Enterprise Risk Management (ERM) in business includes the methods and processes used by businesses to manage risks and seize opportunities related to the achievement of their objectives. ERM provides a framework for risk management, which typically involves identifying particular events or circumstances relevant to the business’s objectives (risks and opportunities), assessing them in terms of likelihood and magnitude of impact, determining a response strategy, and monitoring progress.
The risk management process involves:
- Establishing context – This includes an understanding of the current conditions in which the business operates on an internal, external and risk management context.
- Identifying risks – This includes the documentation of the material threats to the business’s achievement of its objectives.
- Analysing/quantifying risks – What is the probability of each material risk?
- Integrating risks – This includes the aggregation of all risk distributions.
- Prioritising risks – What risks are the most harmful to the business?
- Treating risks – This includes the development of strategies for controlling and minimising the various risks.
- Monitoring and reviewing – This includes the continual measurement and monitoring of the risk environment and the performance of the risk management strategies.
An example of the risk management process for a small to medium sized Australia iron ore producer in January 2013 should have involved:
- Establishing context – The current market price of iron ore is $US150 per ton and production costs an average $US100 per ton.
- Identify risks – What happens to the company if the iron ore price drops to $US80 or $US50 per ton?
- Quantifying risks – How likely or possible is $US50 per ton iron ore price? The December 2005 iron ore price was only $US28 per ton, so in hindsight very possible.
- Prioritising risk – If the iron ore price drops to $US50 per ton the company goes into liquidation. (At this point in time [January 2016] the iron ore price is $US40 per ton).

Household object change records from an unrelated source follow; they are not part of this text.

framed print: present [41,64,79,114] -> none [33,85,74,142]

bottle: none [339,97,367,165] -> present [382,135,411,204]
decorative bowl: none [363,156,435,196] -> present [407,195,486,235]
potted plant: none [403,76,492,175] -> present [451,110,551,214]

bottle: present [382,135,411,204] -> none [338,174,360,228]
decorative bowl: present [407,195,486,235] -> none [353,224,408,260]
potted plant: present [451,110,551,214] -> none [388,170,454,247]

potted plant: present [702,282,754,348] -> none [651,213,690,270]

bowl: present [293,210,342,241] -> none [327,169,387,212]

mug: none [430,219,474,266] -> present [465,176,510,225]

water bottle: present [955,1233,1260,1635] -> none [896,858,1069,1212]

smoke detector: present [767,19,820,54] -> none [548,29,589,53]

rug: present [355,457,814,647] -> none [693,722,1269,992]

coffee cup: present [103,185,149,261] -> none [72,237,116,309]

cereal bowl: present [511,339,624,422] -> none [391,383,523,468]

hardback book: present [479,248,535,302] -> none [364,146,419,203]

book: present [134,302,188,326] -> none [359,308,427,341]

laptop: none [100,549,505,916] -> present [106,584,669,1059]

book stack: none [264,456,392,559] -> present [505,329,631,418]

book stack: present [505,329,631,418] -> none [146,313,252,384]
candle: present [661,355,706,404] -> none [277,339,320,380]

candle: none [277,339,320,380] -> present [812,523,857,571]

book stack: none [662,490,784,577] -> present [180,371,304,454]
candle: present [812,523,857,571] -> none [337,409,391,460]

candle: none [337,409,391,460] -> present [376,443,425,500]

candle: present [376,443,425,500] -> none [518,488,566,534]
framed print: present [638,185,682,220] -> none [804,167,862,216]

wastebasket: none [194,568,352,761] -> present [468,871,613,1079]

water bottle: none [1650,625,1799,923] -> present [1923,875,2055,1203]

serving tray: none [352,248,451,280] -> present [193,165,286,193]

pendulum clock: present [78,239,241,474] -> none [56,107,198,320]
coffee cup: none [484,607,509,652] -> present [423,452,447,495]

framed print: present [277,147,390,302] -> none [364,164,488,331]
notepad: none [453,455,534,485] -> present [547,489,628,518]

- Treating risk – Possible strategies include: (1) Raising capital and paying off all the company debt. (2) Hedging the iron ore contracts. (3) Cutting costs to reduce the break-even production cost per ton. (4) Building a cash buffer, and (5) Diversifying the company into other products.
Risk is an essential part of any business and if properly managed drives growth and opportunity. If ignored and mismanaged, can destroy a business almost overnight.